How Fast is Usain Bolt?

Jamaica’s Usain Bolt defended his gold medal in the 100 meter dash, breaking his own Olympic record. The NYT has a graphic showing how far behind previous Olympic medal performances would be:

The 2012 version of Bolt would have finished 6/10 of a meter ahead of the 2008 version. And a whopping 2.9 meters ahead of the 1988 performance of the legendary Carl Lewis—itself an Olympic record (although not the fastest 100 at Seoul; Canadian Ben Johnson’s result was invalidated for use of performance-enhancing drugs). Ralph Craig, who won gold 100 years ago, would have finished 10.8 meters behind Bolt. Alojz Sokol, who won the inaugural modern Olympiad in 1896, would have been 23.6 meters in the dust.

Granted, the running surfaces, shoes, uniforms, and such have changed over time and have contributed small differences to the improvements in performance over the years. But it’s mostly due to improvements in training and nutrition.

FILED UNDER: Quick Takes, Sports
James Joyner
About James Joyner
James Joyner is Professor and Department Head of Security Studies at Marine Corps University's Command and Staff College and a nonresident senior fellow at the Scowcroft Center for Strategy and Security at the Atlantic Council. He's a former Army officer and Desert Storm vet. Views expressed here are his own. Follow James on Twitter @DrJJoyner.

Comments

  1. Murray says:

    An other way to appreciate Bolt’s speed is that the next 4 competitors in this final did there personal best and the top five would have been ahead of Lewis in Seoul.
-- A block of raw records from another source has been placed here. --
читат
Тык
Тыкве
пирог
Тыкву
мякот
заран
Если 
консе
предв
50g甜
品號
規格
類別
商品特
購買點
    And also 7 were bellow 10s, it would probably been 8 if Powell hadn’t injured himself.

  2. Dave Schuler says:

    Mr. Bolt’s feat notwithstanding, studies are suggesting that in track and field, in particular, today’s athletes are beginning to reach the limits of human capability. For example, force studies have found that there’s a remarkably large amount of potentially tapped energy available for additional sprinting speed, just not in the context of the gait used by today’s sprinters.

    What changes would be required? Nobody knows.

  3. Franklin says:

    Bolt’s speed is impressive. His actual top speed (not his average speed), measured during his record 100m run in 2009, is about 27.78mph according to Wikipedia. Now I’ve known of bicyclists who got speeding tickets, I wonder if they would give one to Bolt if he did that on a residential street?

    By the way, 200m times tend to have higher average speeds than 100m times due to the ‘overhead’ of reaction time and acceleration.

  4. al-Ameda says:

    These athletes are amazing, and I do wonder if we’re approaching limits.

    The 400M race is now at the point where elite athletes run four (4) 11-second 100Ms all the way around – phenomenal.

    It’s getting to the point where the 800M event is becoming a sprint. Elite runners are running 53 second quarters now.

    The 1500M now has the elite running 55 second quarters too.